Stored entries
━━━━━━━━━━

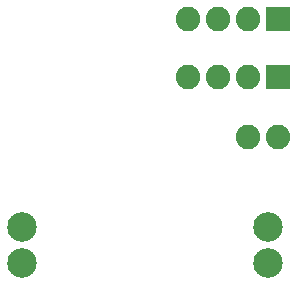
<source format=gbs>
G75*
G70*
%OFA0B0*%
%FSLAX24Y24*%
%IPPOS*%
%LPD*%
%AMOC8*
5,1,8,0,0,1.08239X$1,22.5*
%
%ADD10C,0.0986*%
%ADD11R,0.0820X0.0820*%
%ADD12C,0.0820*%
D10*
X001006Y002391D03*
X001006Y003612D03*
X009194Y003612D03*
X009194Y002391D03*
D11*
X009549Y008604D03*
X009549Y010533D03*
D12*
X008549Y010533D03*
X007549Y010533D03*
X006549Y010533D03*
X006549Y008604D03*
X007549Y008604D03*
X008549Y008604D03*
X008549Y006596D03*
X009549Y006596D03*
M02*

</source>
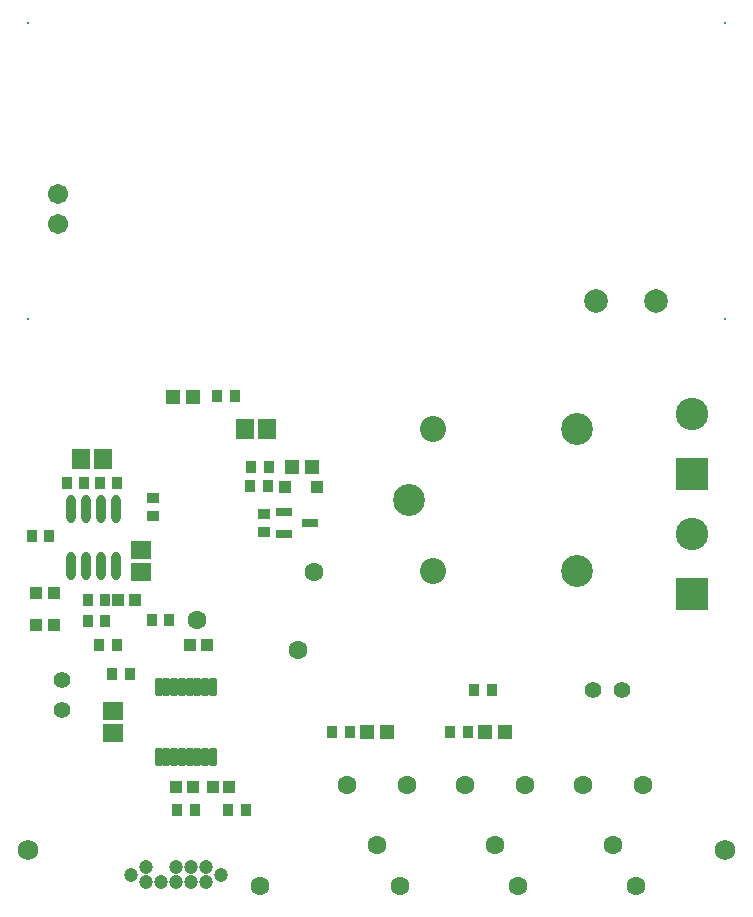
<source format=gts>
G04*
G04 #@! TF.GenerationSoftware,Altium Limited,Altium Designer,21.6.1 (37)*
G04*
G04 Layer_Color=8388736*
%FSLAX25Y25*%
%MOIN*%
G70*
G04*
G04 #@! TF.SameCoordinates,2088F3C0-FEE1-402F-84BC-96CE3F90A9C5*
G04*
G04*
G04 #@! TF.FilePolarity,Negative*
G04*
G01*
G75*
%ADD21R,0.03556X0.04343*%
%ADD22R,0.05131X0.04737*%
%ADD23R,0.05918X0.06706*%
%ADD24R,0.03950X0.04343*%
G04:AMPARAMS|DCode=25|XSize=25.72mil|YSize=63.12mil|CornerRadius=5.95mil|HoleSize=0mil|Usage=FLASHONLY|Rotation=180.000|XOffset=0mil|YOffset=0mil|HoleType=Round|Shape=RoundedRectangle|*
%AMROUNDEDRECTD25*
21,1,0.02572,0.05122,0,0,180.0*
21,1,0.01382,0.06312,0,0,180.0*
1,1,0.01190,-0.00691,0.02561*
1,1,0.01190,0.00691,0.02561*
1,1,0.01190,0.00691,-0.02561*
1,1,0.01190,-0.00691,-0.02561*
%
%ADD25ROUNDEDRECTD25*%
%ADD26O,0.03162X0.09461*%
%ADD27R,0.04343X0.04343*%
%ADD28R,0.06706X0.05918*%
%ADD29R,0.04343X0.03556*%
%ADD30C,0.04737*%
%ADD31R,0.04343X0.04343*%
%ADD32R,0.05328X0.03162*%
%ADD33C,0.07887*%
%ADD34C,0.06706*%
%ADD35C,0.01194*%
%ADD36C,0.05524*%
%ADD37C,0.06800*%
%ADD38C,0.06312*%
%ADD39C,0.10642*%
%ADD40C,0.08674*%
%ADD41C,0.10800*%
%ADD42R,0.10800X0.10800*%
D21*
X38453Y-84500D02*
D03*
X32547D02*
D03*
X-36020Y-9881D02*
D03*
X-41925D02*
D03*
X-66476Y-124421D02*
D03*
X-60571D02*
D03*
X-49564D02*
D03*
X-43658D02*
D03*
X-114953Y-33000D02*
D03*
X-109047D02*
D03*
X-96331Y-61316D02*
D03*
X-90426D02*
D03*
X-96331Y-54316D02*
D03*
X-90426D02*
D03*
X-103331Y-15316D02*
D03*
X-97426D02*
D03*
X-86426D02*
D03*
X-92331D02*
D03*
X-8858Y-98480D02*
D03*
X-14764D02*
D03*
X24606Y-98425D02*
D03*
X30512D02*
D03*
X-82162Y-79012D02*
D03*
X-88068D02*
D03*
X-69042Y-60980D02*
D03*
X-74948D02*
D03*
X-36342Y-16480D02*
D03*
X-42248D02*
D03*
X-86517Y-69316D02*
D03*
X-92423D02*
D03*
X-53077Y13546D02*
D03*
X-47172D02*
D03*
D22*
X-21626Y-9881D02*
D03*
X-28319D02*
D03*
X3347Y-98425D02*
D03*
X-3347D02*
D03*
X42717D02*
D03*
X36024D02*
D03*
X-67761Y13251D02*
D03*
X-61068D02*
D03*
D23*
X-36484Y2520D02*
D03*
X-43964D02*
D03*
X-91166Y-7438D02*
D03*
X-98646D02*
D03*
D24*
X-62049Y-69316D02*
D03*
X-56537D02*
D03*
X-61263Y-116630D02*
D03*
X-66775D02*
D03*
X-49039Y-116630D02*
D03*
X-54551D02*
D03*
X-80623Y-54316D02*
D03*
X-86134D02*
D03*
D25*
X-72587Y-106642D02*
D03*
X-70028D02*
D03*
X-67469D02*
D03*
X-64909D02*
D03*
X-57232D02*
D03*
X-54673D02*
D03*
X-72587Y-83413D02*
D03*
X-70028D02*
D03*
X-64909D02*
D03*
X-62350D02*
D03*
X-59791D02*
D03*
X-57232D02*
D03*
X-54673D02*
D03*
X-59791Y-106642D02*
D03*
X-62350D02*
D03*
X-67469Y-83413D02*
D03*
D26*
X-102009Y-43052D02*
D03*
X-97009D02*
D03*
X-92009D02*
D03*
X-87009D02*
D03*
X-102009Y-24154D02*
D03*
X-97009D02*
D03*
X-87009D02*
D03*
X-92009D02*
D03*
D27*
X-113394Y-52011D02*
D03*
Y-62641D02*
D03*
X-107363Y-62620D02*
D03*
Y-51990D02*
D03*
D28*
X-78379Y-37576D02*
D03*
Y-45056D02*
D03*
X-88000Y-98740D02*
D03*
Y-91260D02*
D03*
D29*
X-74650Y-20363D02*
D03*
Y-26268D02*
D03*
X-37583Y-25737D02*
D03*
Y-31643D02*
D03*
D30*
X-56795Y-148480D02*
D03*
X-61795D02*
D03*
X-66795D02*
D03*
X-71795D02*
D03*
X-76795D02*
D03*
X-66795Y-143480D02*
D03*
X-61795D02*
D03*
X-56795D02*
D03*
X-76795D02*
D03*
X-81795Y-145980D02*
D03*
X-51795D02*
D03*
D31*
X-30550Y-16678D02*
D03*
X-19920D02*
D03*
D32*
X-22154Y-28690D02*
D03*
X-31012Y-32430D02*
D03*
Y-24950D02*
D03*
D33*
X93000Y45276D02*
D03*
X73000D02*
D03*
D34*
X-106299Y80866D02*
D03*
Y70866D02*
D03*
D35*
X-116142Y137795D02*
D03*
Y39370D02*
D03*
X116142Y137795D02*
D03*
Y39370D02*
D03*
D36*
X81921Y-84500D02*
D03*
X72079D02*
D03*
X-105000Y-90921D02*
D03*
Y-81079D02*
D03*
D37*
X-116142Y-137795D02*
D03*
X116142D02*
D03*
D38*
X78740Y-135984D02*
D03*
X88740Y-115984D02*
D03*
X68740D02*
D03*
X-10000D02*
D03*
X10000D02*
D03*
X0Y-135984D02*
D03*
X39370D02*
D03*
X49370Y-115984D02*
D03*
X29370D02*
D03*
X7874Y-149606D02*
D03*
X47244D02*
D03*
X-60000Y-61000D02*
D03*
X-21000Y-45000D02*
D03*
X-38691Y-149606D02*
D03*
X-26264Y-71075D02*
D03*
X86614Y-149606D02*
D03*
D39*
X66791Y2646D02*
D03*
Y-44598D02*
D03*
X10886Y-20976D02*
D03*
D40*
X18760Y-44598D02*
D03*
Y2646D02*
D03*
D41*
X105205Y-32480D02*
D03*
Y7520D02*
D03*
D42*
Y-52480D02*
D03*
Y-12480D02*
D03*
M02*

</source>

━━━━━━━━━━

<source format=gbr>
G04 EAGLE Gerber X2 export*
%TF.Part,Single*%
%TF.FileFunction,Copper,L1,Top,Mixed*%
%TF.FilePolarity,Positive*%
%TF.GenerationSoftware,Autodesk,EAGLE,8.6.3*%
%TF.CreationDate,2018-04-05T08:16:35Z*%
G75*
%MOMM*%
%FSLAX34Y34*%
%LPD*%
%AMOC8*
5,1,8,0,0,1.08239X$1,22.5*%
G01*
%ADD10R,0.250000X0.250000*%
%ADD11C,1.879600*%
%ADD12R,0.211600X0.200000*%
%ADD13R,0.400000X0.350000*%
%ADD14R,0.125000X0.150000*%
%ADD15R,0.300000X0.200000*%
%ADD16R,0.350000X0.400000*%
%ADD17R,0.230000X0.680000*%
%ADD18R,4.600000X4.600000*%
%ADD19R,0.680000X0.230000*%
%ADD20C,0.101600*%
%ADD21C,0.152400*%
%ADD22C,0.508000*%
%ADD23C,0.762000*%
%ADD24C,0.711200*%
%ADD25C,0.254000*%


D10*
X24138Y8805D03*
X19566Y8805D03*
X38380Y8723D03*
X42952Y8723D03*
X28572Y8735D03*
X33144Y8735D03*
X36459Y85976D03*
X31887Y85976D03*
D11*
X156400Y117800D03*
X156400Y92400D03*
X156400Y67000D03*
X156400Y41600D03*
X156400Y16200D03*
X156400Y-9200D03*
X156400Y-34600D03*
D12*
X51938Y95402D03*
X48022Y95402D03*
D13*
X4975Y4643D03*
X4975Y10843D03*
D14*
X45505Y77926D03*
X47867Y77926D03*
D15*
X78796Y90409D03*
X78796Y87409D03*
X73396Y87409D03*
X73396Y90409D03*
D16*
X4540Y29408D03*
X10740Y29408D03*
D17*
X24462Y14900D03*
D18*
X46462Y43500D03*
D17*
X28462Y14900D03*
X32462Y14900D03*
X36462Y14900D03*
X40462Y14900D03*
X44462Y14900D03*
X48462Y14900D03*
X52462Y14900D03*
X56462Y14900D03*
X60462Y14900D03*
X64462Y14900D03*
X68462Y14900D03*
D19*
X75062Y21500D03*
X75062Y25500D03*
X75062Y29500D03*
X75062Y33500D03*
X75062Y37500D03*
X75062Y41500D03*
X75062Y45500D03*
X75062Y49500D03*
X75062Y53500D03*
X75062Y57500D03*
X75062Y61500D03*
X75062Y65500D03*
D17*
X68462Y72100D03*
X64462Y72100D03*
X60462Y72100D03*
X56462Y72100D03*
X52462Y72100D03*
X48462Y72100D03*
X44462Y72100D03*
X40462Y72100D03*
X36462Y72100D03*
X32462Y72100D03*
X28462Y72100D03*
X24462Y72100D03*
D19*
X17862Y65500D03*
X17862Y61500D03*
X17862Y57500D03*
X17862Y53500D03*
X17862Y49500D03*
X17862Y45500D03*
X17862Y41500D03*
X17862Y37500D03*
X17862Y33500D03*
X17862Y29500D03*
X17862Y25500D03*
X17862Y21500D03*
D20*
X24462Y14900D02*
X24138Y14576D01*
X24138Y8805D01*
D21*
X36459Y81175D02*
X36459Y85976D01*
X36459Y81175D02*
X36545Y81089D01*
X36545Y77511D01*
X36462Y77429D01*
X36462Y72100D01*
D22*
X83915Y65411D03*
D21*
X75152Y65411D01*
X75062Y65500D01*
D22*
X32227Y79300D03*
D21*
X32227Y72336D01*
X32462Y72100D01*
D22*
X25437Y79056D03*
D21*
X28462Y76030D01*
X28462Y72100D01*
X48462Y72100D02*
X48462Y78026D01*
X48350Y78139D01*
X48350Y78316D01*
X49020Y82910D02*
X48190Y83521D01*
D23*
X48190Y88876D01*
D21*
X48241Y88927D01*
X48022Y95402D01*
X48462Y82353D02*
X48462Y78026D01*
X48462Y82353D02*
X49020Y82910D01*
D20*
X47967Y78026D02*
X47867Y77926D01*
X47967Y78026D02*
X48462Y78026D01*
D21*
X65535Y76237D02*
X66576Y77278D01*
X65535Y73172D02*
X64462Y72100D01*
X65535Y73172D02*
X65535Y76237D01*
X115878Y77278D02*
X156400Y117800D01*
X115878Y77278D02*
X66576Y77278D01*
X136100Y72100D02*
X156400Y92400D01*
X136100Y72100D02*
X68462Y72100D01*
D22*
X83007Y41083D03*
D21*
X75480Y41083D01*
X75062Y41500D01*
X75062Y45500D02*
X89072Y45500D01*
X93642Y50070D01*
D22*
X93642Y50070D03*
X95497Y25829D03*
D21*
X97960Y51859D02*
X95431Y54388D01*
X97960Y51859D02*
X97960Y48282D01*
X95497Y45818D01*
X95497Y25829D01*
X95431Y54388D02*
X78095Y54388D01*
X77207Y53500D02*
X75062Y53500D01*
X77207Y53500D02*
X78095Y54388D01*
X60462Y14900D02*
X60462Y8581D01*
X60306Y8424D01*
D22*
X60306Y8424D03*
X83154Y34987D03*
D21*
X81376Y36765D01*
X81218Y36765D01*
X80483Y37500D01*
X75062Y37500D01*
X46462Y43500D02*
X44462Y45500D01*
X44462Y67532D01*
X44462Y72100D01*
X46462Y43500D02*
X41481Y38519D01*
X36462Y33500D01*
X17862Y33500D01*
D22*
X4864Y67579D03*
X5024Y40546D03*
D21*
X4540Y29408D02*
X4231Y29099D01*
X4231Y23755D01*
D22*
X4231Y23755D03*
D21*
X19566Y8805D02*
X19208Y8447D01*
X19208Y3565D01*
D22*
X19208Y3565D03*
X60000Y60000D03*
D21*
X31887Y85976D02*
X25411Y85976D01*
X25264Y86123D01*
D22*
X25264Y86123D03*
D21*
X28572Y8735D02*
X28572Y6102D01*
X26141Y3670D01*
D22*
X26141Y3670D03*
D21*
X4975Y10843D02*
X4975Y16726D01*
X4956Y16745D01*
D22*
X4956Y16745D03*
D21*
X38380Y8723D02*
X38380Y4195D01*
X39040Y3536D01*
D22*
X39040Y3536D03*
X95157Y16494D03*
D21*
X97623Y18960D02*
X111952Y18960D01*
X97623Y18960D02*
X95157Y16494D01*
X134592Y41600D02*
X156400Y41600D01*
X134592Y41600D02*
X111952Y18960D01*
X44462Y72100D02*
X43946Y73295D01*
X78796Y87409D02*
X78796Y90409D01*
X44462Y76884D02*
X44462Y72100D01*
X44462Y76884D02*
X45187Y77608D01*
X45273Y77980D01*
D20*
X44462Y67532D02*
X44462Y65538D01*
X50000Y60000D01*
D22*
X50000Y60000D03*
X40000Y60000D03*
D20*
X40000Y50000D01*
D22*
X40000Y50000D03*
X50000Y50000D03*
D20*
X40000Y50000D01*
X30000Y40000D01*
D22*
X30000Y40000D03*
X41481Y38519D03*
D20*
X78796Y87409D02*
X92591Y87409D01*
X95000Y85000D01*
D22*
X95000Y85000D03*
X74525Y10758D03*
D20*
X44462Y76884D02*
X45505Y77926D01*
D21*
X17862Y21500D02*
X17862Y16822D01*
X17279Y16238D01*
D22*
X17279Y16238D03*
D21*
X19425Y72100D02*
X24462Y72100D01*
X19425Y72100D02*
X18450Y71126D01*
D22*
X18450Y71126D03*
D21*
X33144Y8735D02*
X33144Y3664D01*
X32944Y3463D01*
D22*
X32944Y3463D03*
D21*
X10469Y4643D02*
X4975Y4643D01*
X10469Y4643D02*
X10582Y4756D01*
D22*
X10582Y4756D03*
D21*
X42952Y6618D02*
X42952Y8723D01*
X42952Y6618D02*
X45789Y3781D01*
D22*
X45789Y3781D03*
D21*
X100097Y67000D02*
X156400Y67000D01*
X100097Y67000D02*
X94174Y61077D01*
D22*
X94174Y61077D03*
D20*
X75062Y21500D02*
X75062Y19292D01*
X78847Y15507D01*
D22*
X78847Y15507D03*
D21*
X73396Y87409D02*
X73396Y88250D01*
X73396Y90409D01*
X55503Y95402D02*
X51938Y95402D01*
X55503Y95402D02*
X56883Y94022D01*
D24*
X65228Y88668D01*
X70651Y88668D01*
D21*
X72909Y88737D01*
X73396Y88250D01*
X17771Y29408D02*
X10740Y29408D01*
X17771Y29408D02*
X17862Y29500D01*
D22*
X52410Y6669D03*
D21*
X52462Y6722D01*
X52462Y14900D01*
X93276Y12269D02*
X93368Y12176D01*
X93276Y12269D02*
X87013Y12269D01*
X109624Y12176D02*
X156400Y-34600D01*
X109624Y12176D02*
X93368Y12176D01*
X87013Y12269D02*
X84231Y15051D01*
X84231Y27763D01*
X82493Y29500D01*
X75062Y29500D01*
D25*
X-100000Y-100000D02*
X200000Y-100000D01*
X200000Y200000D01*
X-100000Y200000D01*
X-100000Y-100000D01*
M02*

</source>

━━━━━━━━━━

Once the lines above that include "EAGLE" are counted, report the number and nothing else.

2